A. La décision de la SPR

[17] La SPR a rejeté la demande d’asile des demandeurs. Elle a conclu que l’article 96 ne s’appliquait pas parce que le fondement de leur demande d’asile n’avait aucun lien avec les cinq motifs de protection au sens de la Convention énoncés à l’article 96 et, plus précisément, avec le motif de protection des opinions politiques. Leur demande d’asile fondée sur le paragraphe 97(1) a été rejetée en raison de préoccupations concernant la crédibilité et de certaines omissions dans le formulaire Fondement de la demande d’asile de Mme Alvarenga. La SPR a conclu que les risques auxquels étaient exposés les demandeurs étaient des risques généralisés d’extorsion auxquels étaient exposés tous les Salvadoriens par des gangs criminels, et non un risque personnalisé comme l’exige le paragraphe 97(1).

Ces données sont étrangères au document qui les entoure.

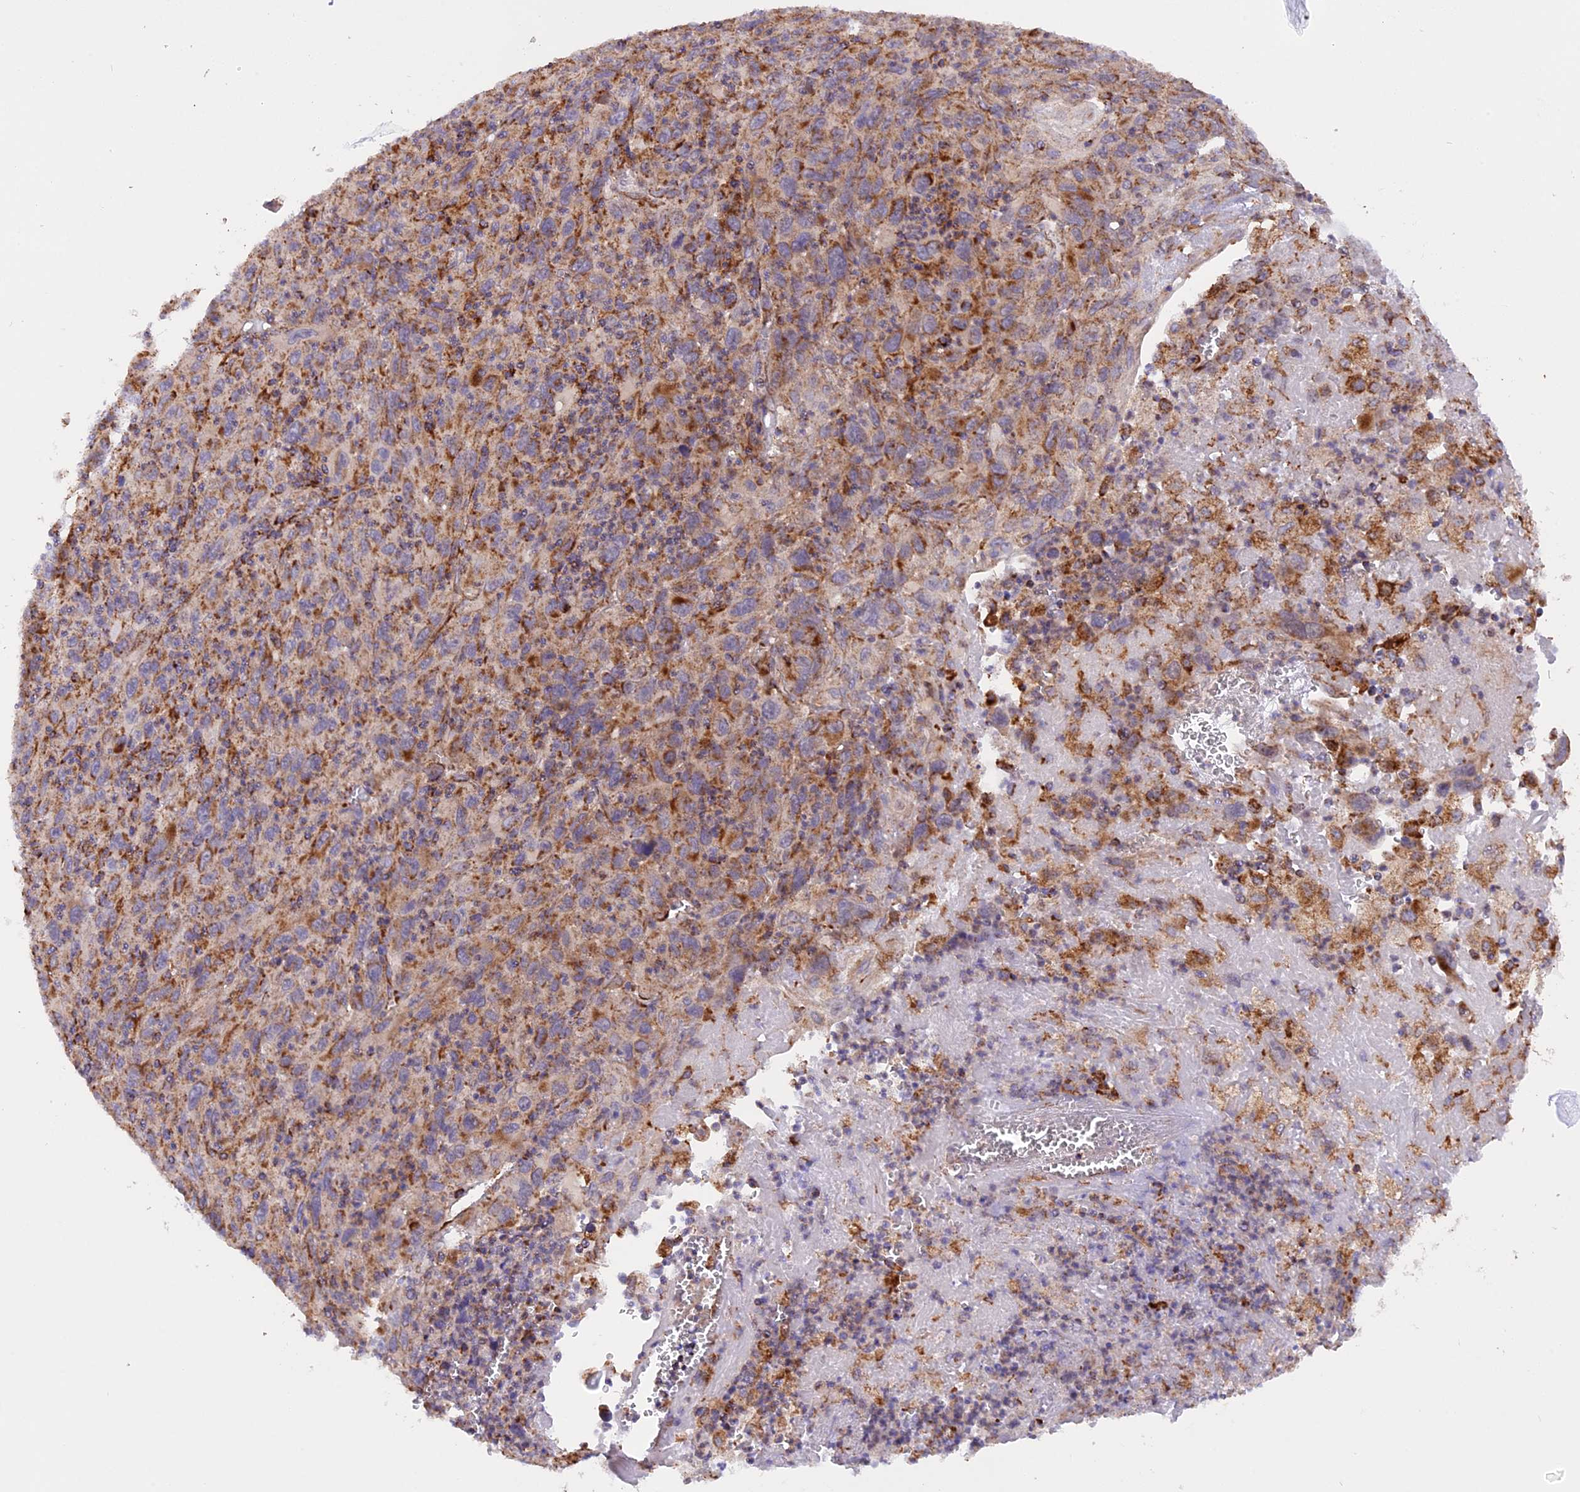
{"staining": {"intensity": "moderate", "quantity": "<25%", "location": "cytoplasmic/membranous"}, "tissue": "melanoma", "cell_type": "Tumor cells", "image_type": "cancer", "snomed": [{"axis": "morphology", "description": "Malignant melanoma, Metastatic site"}, {"axis": "topography", "description": "Skin"}], "caption": "Moderate cytoplasmic/membranous protein staining is identified in approximately <25% of tumor cells in malignant melanoma (metastatic site).", "gene": "UQCRB", "patient": {"sex": "female", "age": 56}}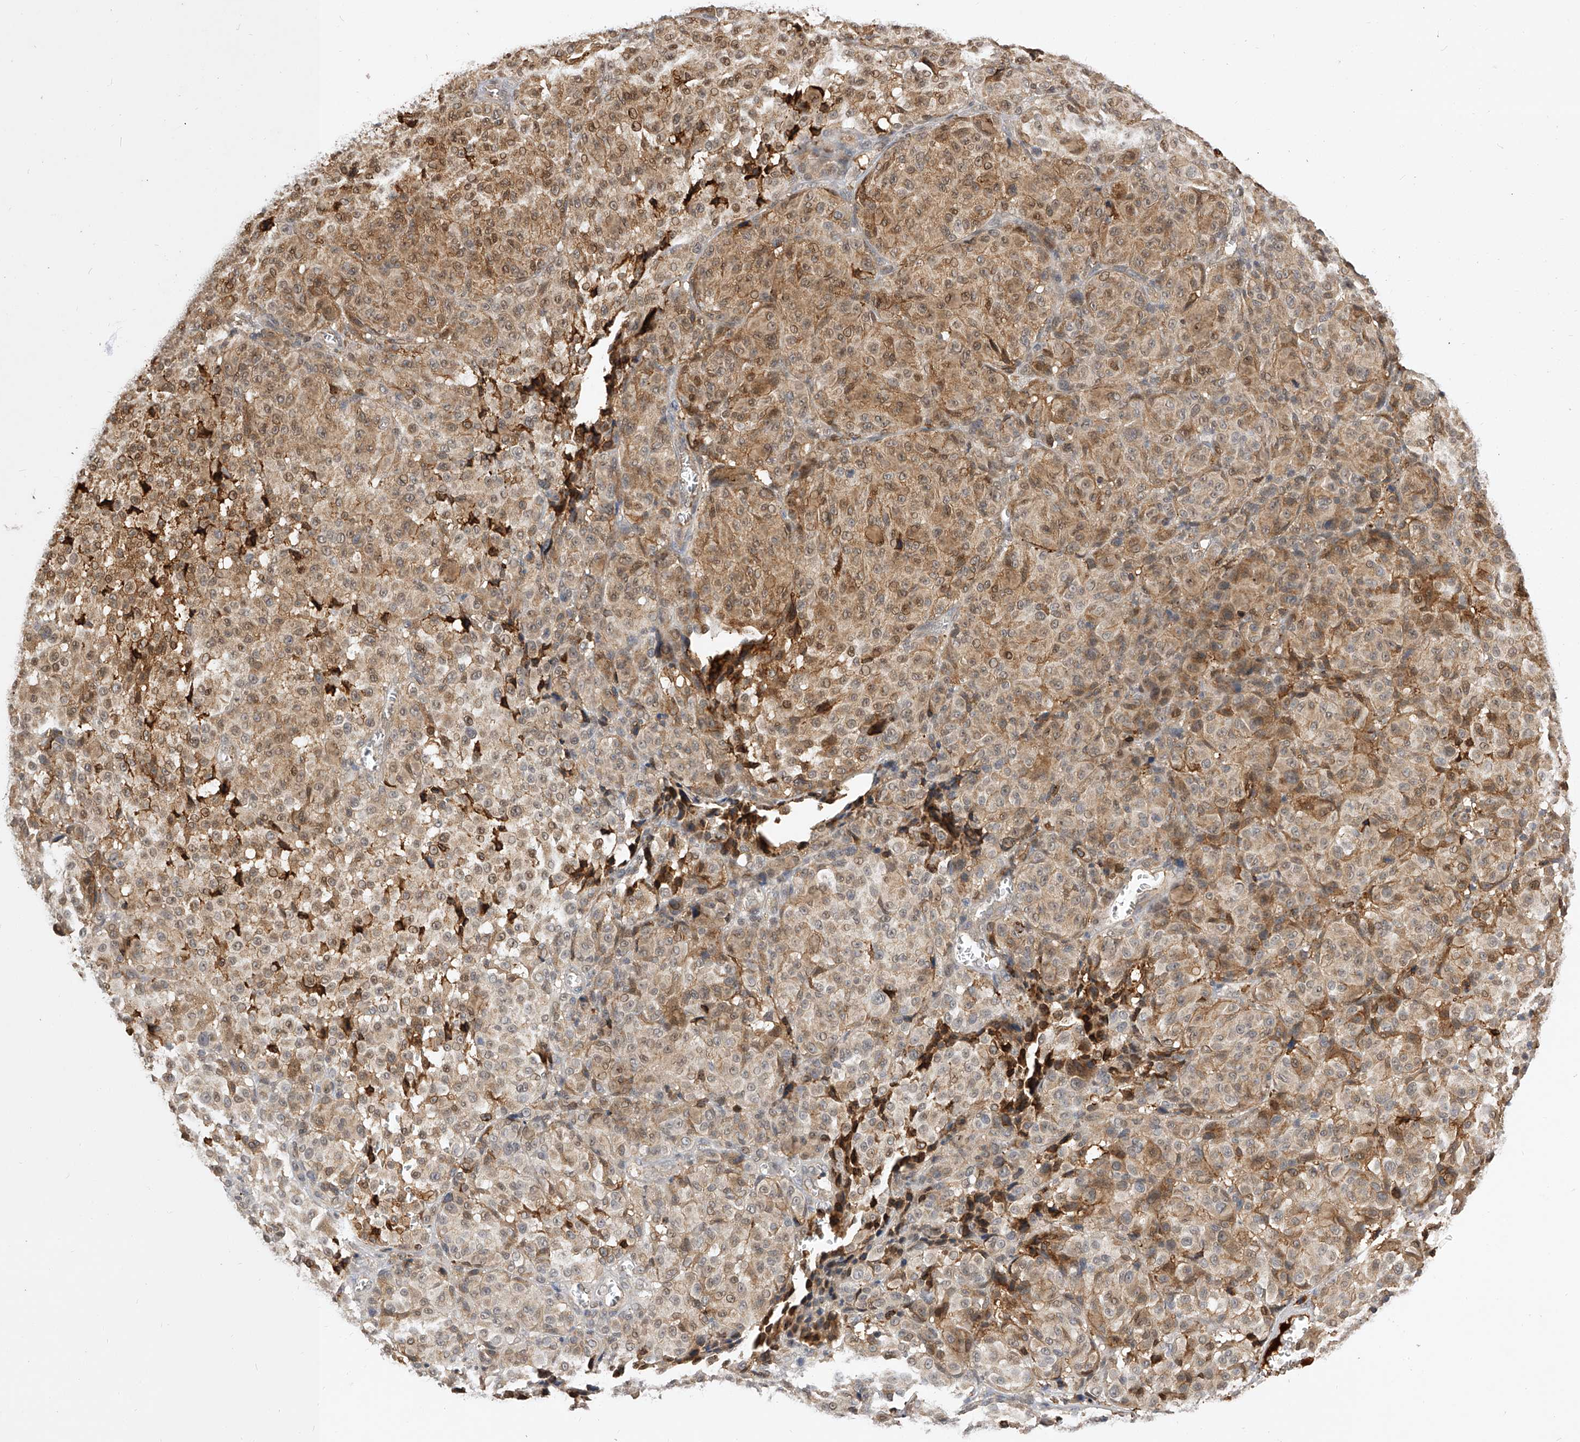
{"staining": {"intensity": "moderate", "quantity": ">75%", "location": "cytoplasmic/membranous"}, "tissue": "melanoma", "cell_type": "Tumor cells", "image_type": "cancer", "snomed": [{"axis": "morphology", "description": "Malignant melanoma, NOS"}, {"axis": "topography", "description": "Skin"}], "caption": "Moderate cytoplasmic/membranous staining is appreciated in about >75% of tumor cells in melanoma.", "gene": "CFAP410", "patient": {"sex": "male", "age": 73}}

[18] La SPR a tiré des conclusions défavorables quant à la crédibilité en se fondant sur les éléments suivants :

a) La SPR a estimé que Mme Alvarenga a embelli le témoignage qu’elle a livré à l’audience en parlant d’une interaction avec les extorqueurs chez elle en novembre 2017 qui n’était pas mentionnée dans son formulaire Fondement de la demande d’asile;

b) La SPR a estimé que Mme Alvarenga avait improvisé un embellissement de son récit selon lequel l’inconnu qui était allé chez elle le 25 mars 2018 était armé;

c) La SPR a estimé que Mme Alvarenga avait embelli son témoignage en affirmant qu’elle était à la maison avec son époux lorsque l’inconnu s’est rendu chez eux le 25 mars 2018, ce qu’elle n’a pas mentionné dans son formulaire Fondement de la demande d’asile;

d) La SPR a estimé que Mme Alvarenga n’avait pas fourni une explication raisonnable des divergences entre les dates où les faits se sont produits en mars 2018, en comparant son exposé circonstancié écrit et son témoignage à l’audience.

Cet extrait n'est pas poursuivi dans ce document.